There are a number of stained glass windows designed by Edward Burne-Jones and William Morris.
In addition there is a beautiful Dossal, designed by William Morris and embroidered by the ladies of the Parish, and Morris's daughter, May Morris. The Dossal was commissioned by George Howard, 9th Earl of Carlisle, who lived at nearby Naworth Castle and was a patron of the arts and a keen supporter of the Arts and Crafts movement. George Howard was close friends with William Morris and Edward Burne-Jones, and this friendship is the reason why there are some many outstanding examples of Arts and Crafts and Pre-Raphaelite art, in and around the Carlisle area.
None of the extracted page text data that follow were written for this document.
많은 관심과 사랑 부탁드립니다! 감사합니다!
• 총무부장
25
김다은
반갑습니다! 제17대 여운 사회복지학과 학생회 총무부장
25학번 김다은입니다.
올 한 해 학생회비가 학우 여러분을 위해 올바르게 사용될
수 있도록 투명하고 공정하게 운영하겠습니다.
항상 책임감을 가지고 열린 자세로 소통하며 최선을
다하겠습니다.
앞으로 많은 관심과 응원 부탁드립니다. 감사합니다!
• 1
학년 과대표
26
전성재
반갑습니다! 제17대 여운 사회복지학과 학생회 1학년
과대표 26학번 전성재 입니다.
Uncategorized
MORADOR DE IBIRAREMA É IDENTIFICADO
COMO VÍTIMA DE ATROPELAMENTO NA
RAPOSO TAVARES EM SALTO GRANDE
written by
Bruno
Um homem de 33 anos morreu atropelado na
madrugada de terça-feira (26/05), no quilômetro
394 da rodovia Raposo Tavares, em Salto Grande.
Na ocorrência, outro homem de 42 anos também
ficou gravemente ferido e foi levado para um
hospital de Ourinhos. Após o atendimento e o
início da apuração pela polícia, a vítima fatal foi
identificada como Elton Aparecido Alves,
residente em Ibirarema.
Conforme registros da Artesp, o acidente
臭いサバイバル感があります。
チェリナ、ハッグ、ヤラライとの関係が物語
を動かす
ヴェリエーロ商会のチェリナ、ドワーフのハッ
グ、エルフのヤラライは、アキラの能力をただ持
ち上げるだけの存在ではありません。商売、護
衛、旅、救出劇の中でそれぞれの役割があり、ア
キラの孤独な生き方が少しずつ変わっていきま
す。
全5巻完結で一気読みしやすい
On this visit we spotted the Evie Hone Window. Evie Hone was an Irish artist who became friends with Winifred Nicholson, when they were both students at the Byam Shaw School of Art. They were lifelong friends, often visiting each others homes. When Winifred's mother Cecilia Roberts died, Winifred asked Evie to make a window in Cecilia's memory. Winifred suggested that Cecilia could be wearing a blue dress, but Evie, who knew Cecilia from her visits to Winifred, said that blue was not her colour. Evie chose red. St Cecilia is the patron saint of music which is why she is holding an instrument ready to play. Knowing Winifred Nicholson's work it seems likely that the flowers have not blossomed by chance at Cecilia's feet.
We thoroughly enjoyed our visit to Lanercost, especially with all the connections to the Arts and Crafts, Pre-Raphaelites and Winifred Nicholson. There is even a connection, through the Dossal, with Christine Boyce, the stained glass artist who created the memorial window to William Nicholson, in Millom Church.
Such richness in a quiet and isolated part of Cumbria.